Doing disruptive innovation
Elsewhere we’ve written about the important role training plays in helping teams become more efficient. Efficiency and culture norming aren’t the only reasons to train. It’s abundantly clear that the hardest part of innovation today is the disruptive kind.
Companies no longer survive just by cranking out line or brand extensions. That’s Clay Christiansen’s point in framing the “innovator’s dilemma” (well summarised here.) Statistics tell a plain tale: market leadership isn’t the long-lasting success guarantee it once was. Thanks to the profit potential in effective disruptive innovation, being on the top today doesn’t mean in another decade your firm will be anywhere on the map. Think: Blockbuster, Encyclopedia Britannica, Kodak, Tower Records, Woolworth in retail, Digital Equipment Corporation (DEC) and Wang Laboratories in IT.
The slippage in the good standing and good fortunes of one-time leaders isn’t simply about stock market prices. It’s also about customer loyalty. A study late last year published by MIT’s Sloan School describes the psychological dynamics that lead consumers to seek alternatives once a company achieves dominance in a sector. Dominance breeds discontent which creates market gaps more agile, often smaller, competitors can exploit.

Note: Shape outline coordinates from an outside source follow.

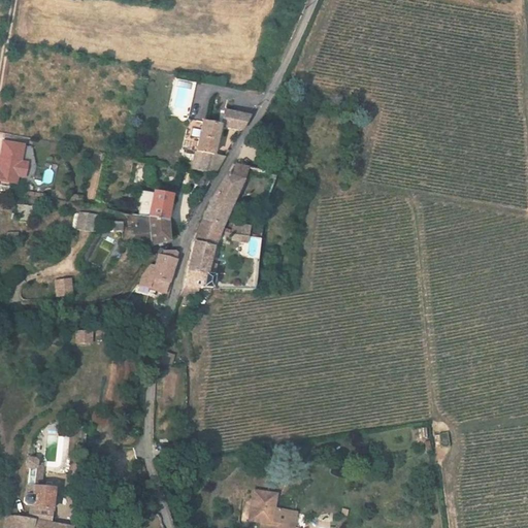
[(224,110),(222,124),(222,125),(243,128),(251,116),(224,110)]
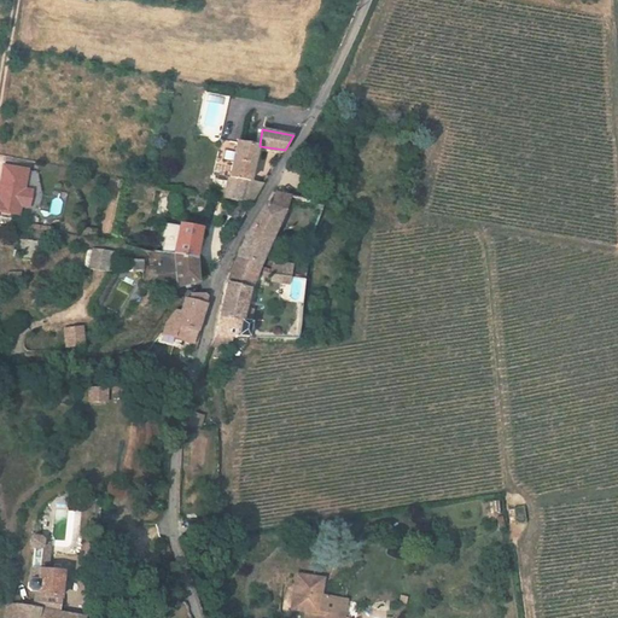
[(252,181),(260,146),(260,145),(238,141),(232,176),(252,181)]
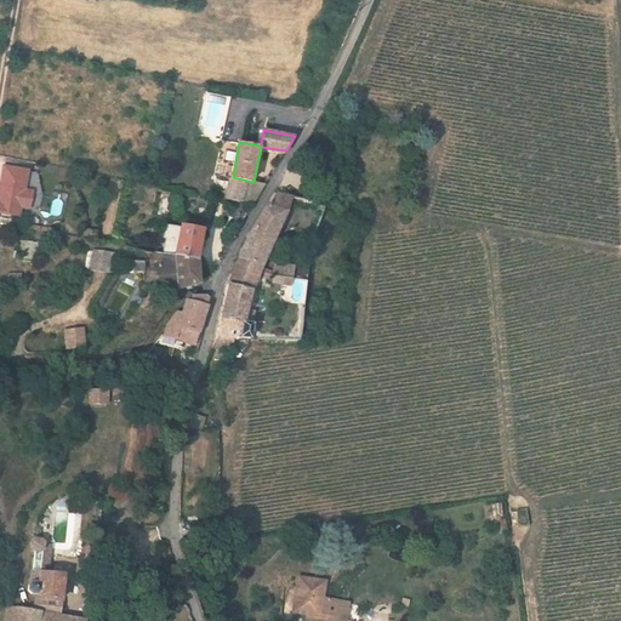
[(254,182),(233,177),(229,195),(243,198),(257,199),(266,183),(254,182)]
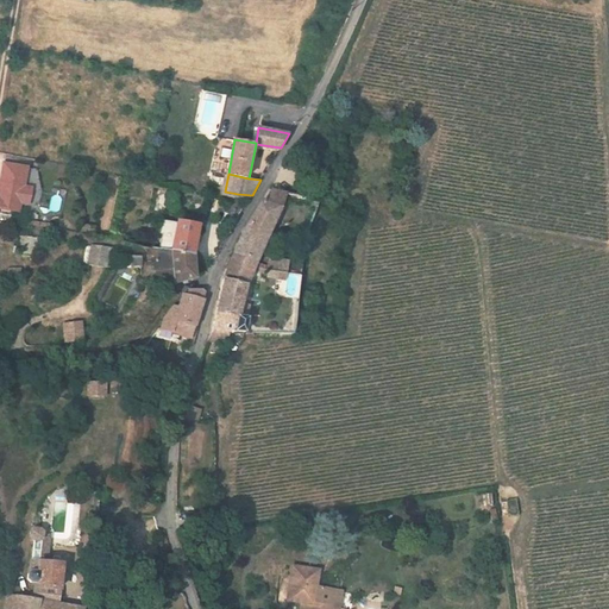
[(0,221),(20,225),(23,217),(30,218),(32,202),(25,201),(27,181),(5,177),(0,205),(0,221)]
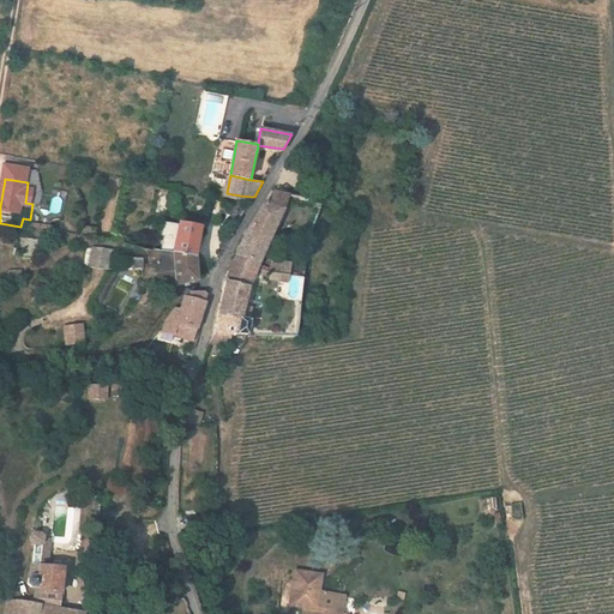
[(275,198),(286,204),(292,193),(280,191),(275,198)]
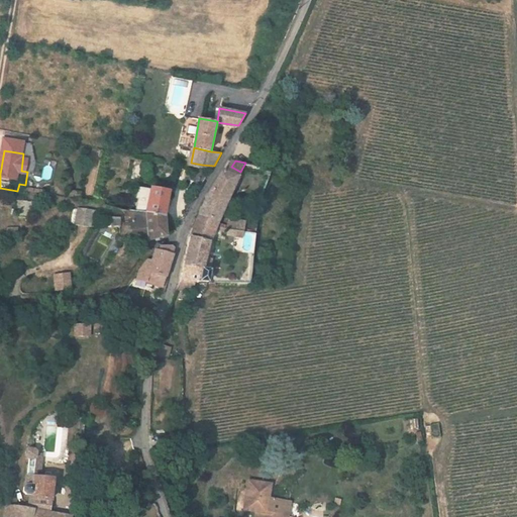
[(202,213),(219,220),(225,204),(242,172),(240,172),(231,167),(227,166),(211,193),(207,202),(202,213)]
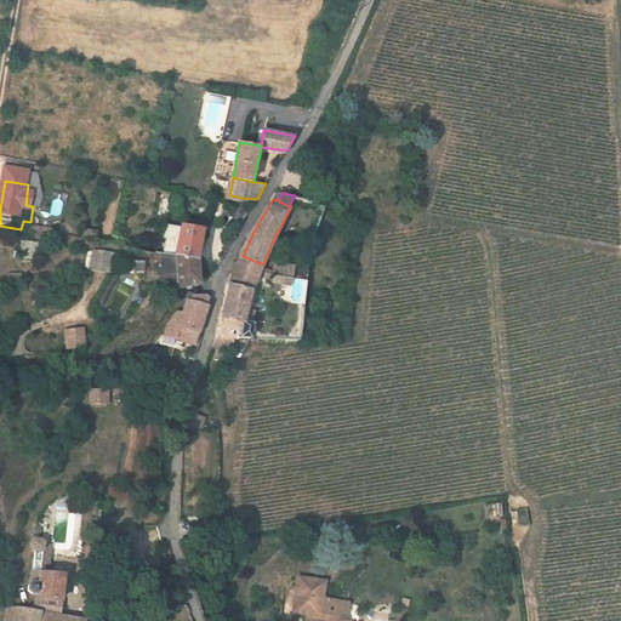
[(184,221),(178,256),(198,260),(204,226),(184,221)]
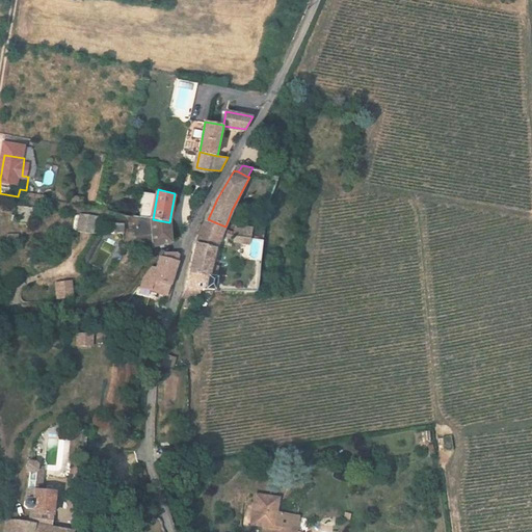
[(97,233),(98,229),(100,217),(80,214),(78,230),(97,233)]
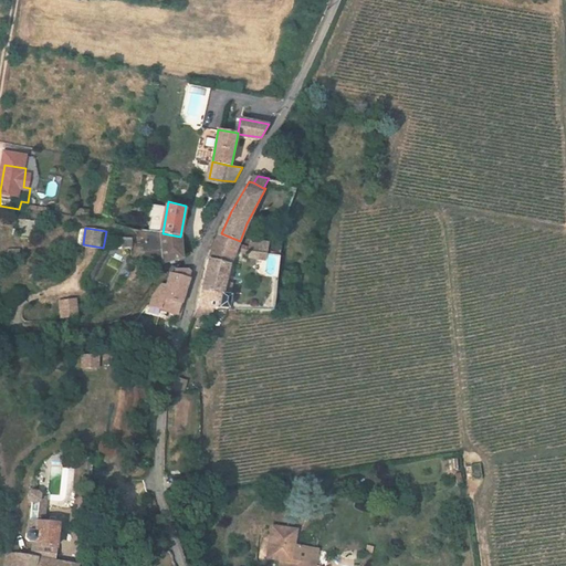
[(149,263),(175,260),(184,258),(180,237),(163,233),(146,230),(149,263)]
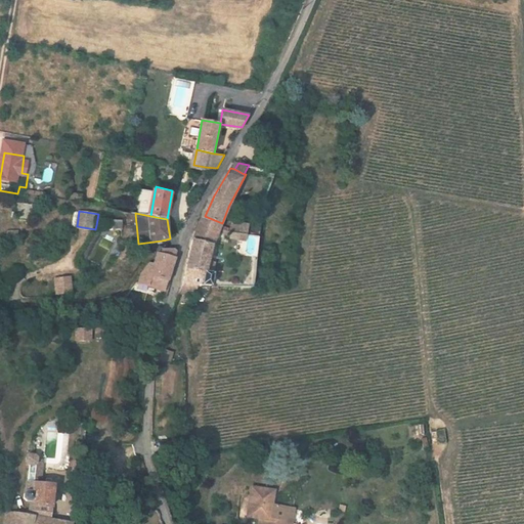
[(222,223),(205,216),(195,242),(189,261),(188,267),(208,272),(222,223)]
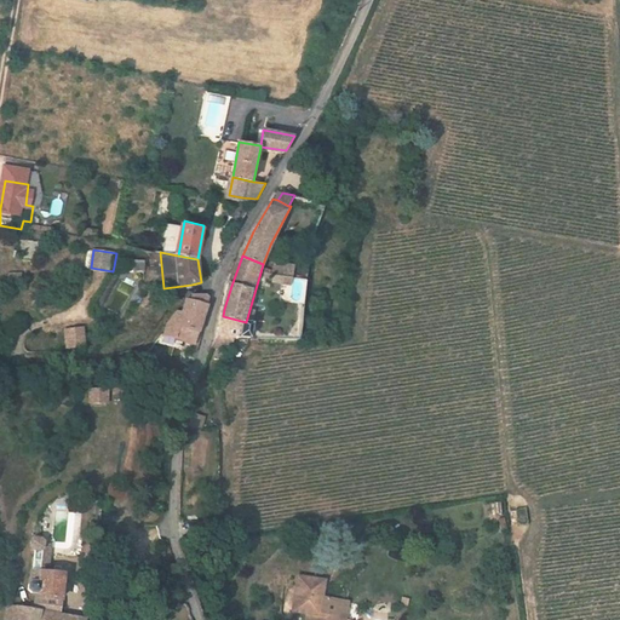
[(128,258),(125,269),(141,273),(144,262),(128,258)]
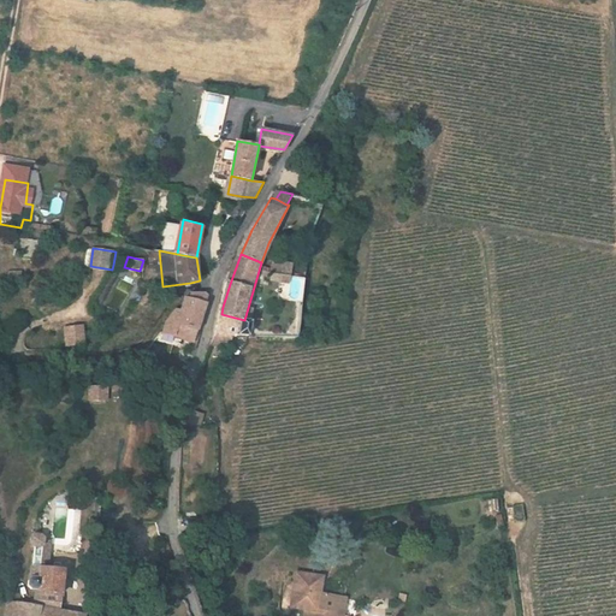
[(289,282),(290,260),(271,260),(271,282),(289,282)]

Gregg heard a cynic dub incremental innovation as “the purple cookie” syndrome. These are the brand and line extensions that companies doing “good enough” innovation seem to settle for.
Case in point: Kodak
Kodak was pretty good at line extensions. One researcher at Kodak invented the world’s first digital camera….in 1975. But it took well over a quarter-century for Kodak to wake up to digital realities. By then, it was too late. By the time Gregg Fraley was asked to coach a senior research executive, the train wreck was steadfastly approaching in slow motion. The researcher could see it but management couldn’t listen.
Listening would have meant taking the business into entirely new areas. It’s what MBAs call “business model innovation”. It’s what Jorma Ollila pulled off as Nokia CEO in the early 1990s. But as Nokia’s performance two-decades on attests, the magic rarely lasts.
As Christiansen describes, creative destruction is cyclical. Which means enduring commercial success requires teams and leaders to think beyond today’s cash-cows to tomorrow’s cannibals. The remit of an effective innovation team is no longer simply to create new products that fit the current business – but also to develop new products and new monetization models in current and adjacent markets.
The Business Model Canvas is one tool to help picture a new monetization model. But on its own, it does nothing to help you conceive of new models. For that, you need a team charged with looking both within and beyond your existing capabilities, product set, markets and industries for opportunities. You need a team ready and empowered to ask: “How might we…?” A team ready to judge the best answers and take them forward into formal development, prototyping and onward to market release. The answer to “How might we….?” isn’t real until the customer can grasp it, use it, embed it in their life.
Training in “the how” makes it real
At KILN, we know that business model innovation starts with asking bigger, bolder, braver questions -and we’ve created a range of products (like IdeaKeg), manuals (like FuseTrail) and training modules (like CPS and Foresight) that help you ask them for yourselves. Innovation management and StoryFORMs help you understand the decision-making styles within your firm and speak to that listening when you ask for buy-in.
The most effective innovation teams are diverse. Yet the team also needs to integrate across silos, commercial borders, even national cultures. Structured, facilitated conversations and the smart use of appropriate IT/idea management systems make this possible.
But all the infrastructure in the world won’t work, without creative innovation training as the necessary accelerant.